I realized that many participants and some panelists did not understand this whole process because the proposal to adopt the Islamic banking system was raised and seriously discussed. While the Islamic system of not charging any interest is not bad in itself, it reflects the idea that charging interest itself is bad. This is a debatable point. When you lend real money (i.e., money you worked hard to earn), I think it is reasonable to charge some interest for the usual reasons (risk, overhead, etc.). But to charge interest on money created out of nothing, that’s theft.

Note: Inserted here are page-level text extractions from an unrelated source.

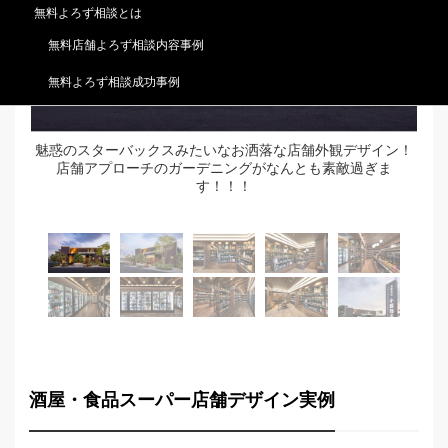
無料よろず相談とは
無料店舗よろず相談内容事例
無料よろず相談成功事例
看
魅惑のスターバックスみたいなお洒落な店舗外観デザイン！
店
店舗アプローチのガーデニングがなんとも素敵過ぎま
す！！！
酒屋・食品スーパー店舗デザイン実例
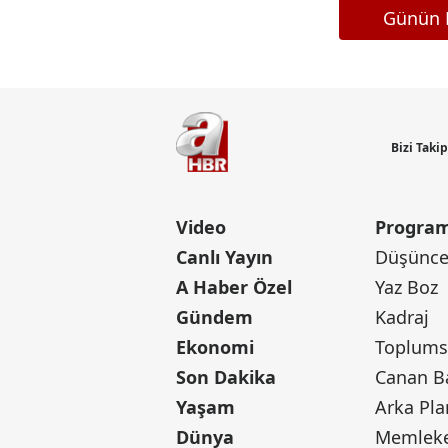
Günün M
Bizi Taki
Video
Program
Canlı Yayın
Düşünce 
A Haber Özel
Yaz Boz
Gündem
Kadraj
Ekonomi
Toplumsa
Son Dakika
Yaşam
Arka Pla
Dünya
Memleke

This is what creates financial bubbles, and this is what the proposal of some Greens is directed against (I say “some” because it has not been officially adopted by the Philippine Greens).

If you want to understand the credit bubble, you must understand fractional reserve banking.

Political economy of abundance

I have been studying in the past few months the subject of abundance.

My interest in this subject grew out of my interest in information, information technology and information economics. I think most of us who have not yet realized it ourselves can easily believe the claim that information goods have become easily accessible and abundant, especially to those who have Internet access. Abundance in the information economy comes from the diminishing cost of reproducing information, making it easy for anyone to share information with others. If you consider the vast and incredible collections of materials on the Internet, from Google to Wikipedia, from the websites to the blogs, from the various file, audio and video exchange sites to YouTube, I think you’d agree that one term which describes all these accurately is abundance.

After my semi-retirement from software, hardware and Internet work, I did volunteer work on environmental and agriculture issues. I worked with farmers groups. After nearly ten years of doing so, I realized that a unifying thread connects my experiences in the information sector, in nature and in agriculture. What is it? You guessed it, abundance.

Like the information sector, nature also teems with abundance. The reason is simple, every species is genetically programmed to reproduce its own kind. The reproductive urge built into every living organism is the source of abundance in nature and, by extension, in agriculture.

I have also been studying economics these past few months. One fundamental assumption in economics is scarcity. Economists define their jobs as the study of efficient options in the context of scarcity. This focus on scarcity has created a blind spot among economists. Many have missed, taken for granted, ignored or rejected abundance as an interesting field for study.

That’s the study I’m currently doing.

If you are interested in this subject, please download my paper Undermining Abundance, which will appear as a chapter in a book that will be released in the next few months by Zone Books, entitled Intellectual Property Rights and Access to Knowledge.

I’m working on another paper now, entitled “Studying Abundance”, which I will also release soon.

Poverty amidst abundance

This piece, entitled “Challenging Media: Poverty Amidst Abundance“, appeared in the January 2008 issue of Media Development, a monthly publication of the World Association for Christian Communication (WACC). Check this site for a list of the articles in that issue. Since the site did not post the full articles themselves, I thought I will make my article available for download here.

The question I raised in this piece was a challenge to media. But, in fact, it should be a challenge to all of us: why should poverty persist amidst such abundance?

Is it because economists are generally blind to abundance? (Remember that the definition of economics has always been premised on scarcity.)

In a longer piece that will appear later this year as a chapter in a book on “access to knowledge”, I will be going more deeply into the phenomenon of abundance, which is a feature of most ecosystems as well as of the information economy.